> _Extracted text_
More than 8,500 local residents are currently living with Alzheimer’s disease or some form of dementia and Denyse Newton, executive director of the Alzheimer’s Society of Durham Region, says this number could possibly be higher.
The organization hosted its annual Walk for Memories at the Durham College Oshawa campus at the end of last month to raise funds and support for the disease. More than 150 people showed up and the walk raised more than $40,000 – an $8,000 increase from last year.
“All the money raised today will remain in Durham Region,” says special events and communications coordinator, Jessica Scheffee. “It will go towards our programs and services, whether it’s one on one support, group support and we also offer public education so it will contribute to all those things.”
January was Alzheimer’s Awareness month and Scheffee says it’s important to note that Alzheimer’s is not just a disease that affects the person living with it.
“It really does impact the care network. Whether it’s the person working with them, family members or friends,” she says.
Jeff Spence, 52, from Oshawa, knows this impact all too well.
Spence’s father, Cecil, passed away from Alzheimer’s last May and his mother, Leola, is currently living with the disease. Spence says the hardest part about taking care of someone with Alzheimer’s is watching the slow progression of someone getting worse from a disease, which has no cure.
When Spence’s father was first diagnosed in 2003 Spence became his primary caregiver. In 2011, Spence’s father became too ill and went into a retirement home in Whitby, The Village of Taunton Mills. That same year, Spence’s mother Leola was diagnosed with the disease as well.
Not long after her diagnosis, Spence’s mother was registered into a nursing home in Oshawa, Hillsdale Terrace. Spence tried to get his father in the same nursing home with his mother in Oshawa, but when he was finally able to, Spence’s father passed away.
He says watching his father live with Alzheimer’s is one of the hardest things he has ever been through.
“It’s something that you don’t get better from,” says Spence. “That’s the thing with this disease, you seem to lose them in stages, his good days were gradually becoming worse.”
Spence continues to visit his mother at Hillsdale as much as he can.
“Sometimes she knows who you are and sometimes she doesn’t but I got over that a long time ago,” he says.

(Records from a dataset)

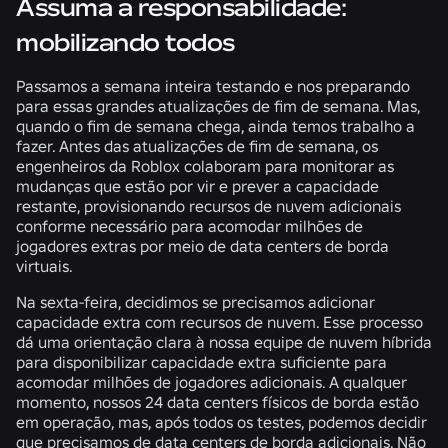
Assuma a responsabilidade:
mobilizando todos
Passamos a semana inteira testando e nos preparando
para essas grandes atualizações de fim de semana. Mas,
quando o fim de semana chega, ainda temos trabalho a
fazer. Antes das atualizações de fim de semana, os
engenheiros da Roblox colaboram para monitorar as
mudanças que estão por vir e prever a capacidade
restante, provisionando recursos de nuvem adicionais
conforme necessário para acomodar milhões de
jogadores extras por meio de data centers de borda
virtuais.
Na sexta-feira, decidimos se precisamos adicionar
capacidade extra com recursos de nuvem. Esse processo
dá uma orientação clara à nossa equipe de nuvem híbrida
para disponibilizar capacidade extra suficiente para
acomodar milhões de jogadores adicionais. A qualquer
momento, nossos 24 data centers físicos de borda estão
em operação, mas, após todos os testes, podemos decidir
que precisamos de data centers de borda adicionais. Não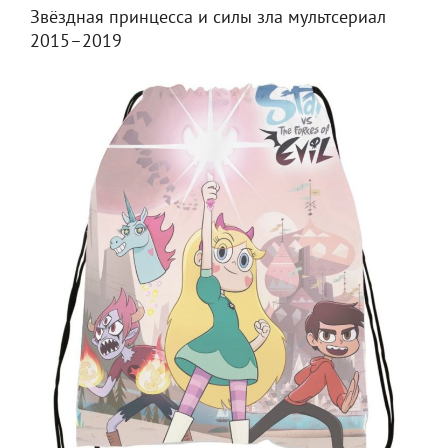
Звёздная принцесса и силы зла мультсериал
2015–2019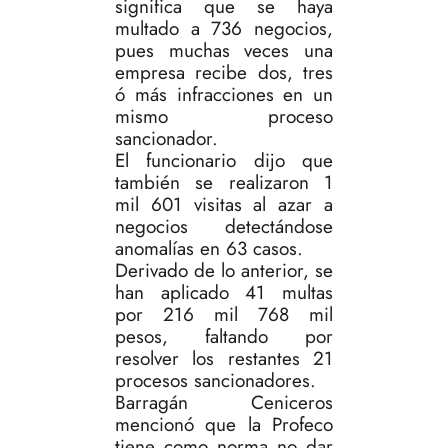
significa que se haya
multado a 736 negocios,
pues muchas veces una
empresa recibe dos, tres
ó más infracciones en un
mismo proceso
sancionador.
El funcionario dijo que
también se realizaron 1
mil 601 visitas al azar a
negocios detectándose
anomalías en 63 casos.
Derivado de lo anterior, se
han aplicado 41 multas
por 216 mil 768 mil
pesos, faltando por
resolver los restantes 21
procesos sancionadores.
Barragán Ceniceros
mencionó que la Profeco
tiene como norma no dar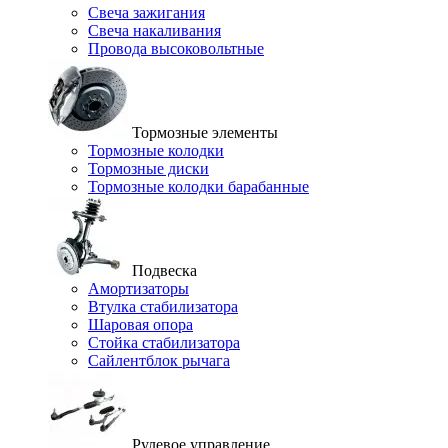
Свеча зажигания
Свеча накаливания
Провода высоковольтные
Тормозные элементы
Тормозные колодки
Тормозные диски
Тормозные колодки барабанные
Подвеска
Амортизаторы
Втулка стабилизатора
Шаровая опора
Стойка стабилизатора
Сайлентблок рычага
Рулевое управление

> _Problem to work on_
Reproduce the entire article on Durham Region's Walk for Memories word for word.

> _Problem solution_
More than 8,500 local residents are currently living with Alzheimer’s disease or some form of dementia and Denyse Newton, executive director of the Alzheimer’s Society of Durham Region, says this number could possibly be higher.
The organization hosted its annual Walk for Memories at the Durham College Oshawa campus at the end of last month to raise funds and support for the disease. More than 150 people showed up and the walk raised more than $40,000 – an $8,000 increase from last year.
“All the money raised today will remain in Durham Region,” says special events and communications coordinator, Jessica Scheffee. “It will go towards our programs and services, whether it’s one on one support, group support and we also offer public education so it will contribute to all those things.”
January was Alzheimer’s Awareness month and Scheffee says it’s important to note that Alzheimer’s is not just a disease that affects the person living with it.
“It really does impact the care network. Whether it’s the person working with them, family members or friends,” she says.
Jeff Spence, 52, from Oshawa, knows this impact all too well.
Spence’s father, Cecil, passed away from Alzheimer’s last May and his mother, Leola, is currently living with the disease. Spence says the hardest part about taking care of someone with Alzheimer’s is watching the slow progression of someone getting worse from a disease, which has no cure.
When Spence’s father was first diagnosed in 2003 Spence became his primary caregiver. In 2011, Spence’s father became too ill and went into a retirement home in Whitby, The Village of Taunton Mills. That same year, Spence’s mother Leola was diagnosed with the disease as well.
Not long after her diagnosis, Spence’s mother was registered into a nursing home in Oshawa, Hillsdale Terrace. Spence tried to get his father in the same nursing home with his mother in Oshawa, but when he was finally able to, Spence’s father passed away.
He says watching his father live with Alzheimer’s is one of the hardest things he has ever been through.
“It’s something that you don’t get better from,” says Spence. “That’s the thing with this disease, you seem to lose them in stages, his good days were gradually becoming worse.”
Spence continues to visit his mother at Hillsdale as much as he can.
“Sometimes she knows who you are and sometimes she doesn’t but I got over that a long time ago,” he says.